## Extract to read
☆ ☆ ☆ ☆ ☆
In a relational database management system (RDBMS) like PostgreSQL or MariaDB, data is stored in structured tables that allow complex queries and ensure data integrity. This type of database is known for its robustness, functionality, and compatibility with various standards of Structured Query Language (SQL).

However, with the exponential growth of data volume, variety, and velocity (often referred to as the “three V's” of big data), traditional databases can struggle to manage unstructured and semi-structured data types. NoSQL ("non-SQL" or "not only SQL") databases such as MongoDB, Cassandra, and Amazon DynamoDB address this challenge by offering flexible storage without fixed schemas.

This post introduces you to Amazon DynamoDB—a NoSQL solution for unstructured data, scalability, and high-throughput needs. Then we’ll dive into the tutorial, which shows you how to migrate data from PostgreSQL to DynamoDB using Debezium and Kafka Connect for efficient data transformation and ingestion.

What is Amazon DynamoDB?

Amazon DynamoDB is a fully managed NoSQL database service offered by Amazon Web Services (AWS). It provides low-latency, high-throughput performance by automatically distributing data and traffic for the database tables over a sufficient number of servers to handle throughput and storage requirements.

DynamoDB supports both key-value and document data models, making it a flexible option for a wide range of applications. Its seamless scalability, managed backup and restore options, and in-memory caching for internet-scale applications make it a popular choice for modern web applications.

In Big Data applications, companies dealing with vast amounts of data in various formats can leverage DynamoDB's flexible schema to handle the data. For example, Lyft uses DynamoDB to store various types of ride data and user information, handling over one billion events per day.
☆ ☆ ☆ ☆ ☆
## Exercise tasks
1. From the DynamoDB introduction, extract the passage that begins at the words "However, with the" and ends after the words "is Amazon DynamoDB?".
2. Answer these questions from the DynamoDB introduction.
(a) Which three NoSQL databases does the text name as examples?
(b) Which two data models does DynamoDB support?
(c) How many events per day does Lyft handle with DynamoDB?

## Data excerpt
☆ ☆ ☆ ☆ ☆
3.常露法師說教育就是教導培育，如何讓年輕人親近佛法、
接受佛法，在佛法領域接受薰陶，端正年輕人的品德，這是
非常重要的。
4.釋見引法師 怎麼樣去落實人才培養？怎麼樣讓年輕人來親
☆ ☆ ☆ ☆ ☆
## Results by task
1.
However, with the exponential growth of data volume, variety, and velocity (often referred to as the “three V's” of big data), traditional databases can struggle to manage unstructured and semi-structured data types. NoSQL ("non-SQL" or "not only SQL") databases such as MongoDB, Cassandra, and Amazon DynamoDB address this challenge by offering flexible storage without fixed schemas.

This post introduces you to Amazon DynamoDB—a NoSQL solution for unstructured data, scalability, and high-throughput needs. Then we’ll dive into the tutorial, which shows you how to migrate data from PostgreSQL to DynamoDB using Debezium and Kafka Connect for efficient data transformation and ingestion.

What is Amazon DynamoDB?

2.
(a) MongoDB, Cassandra, and Amazon DynamoDB
(b) Key-value and document
(c) Over one billion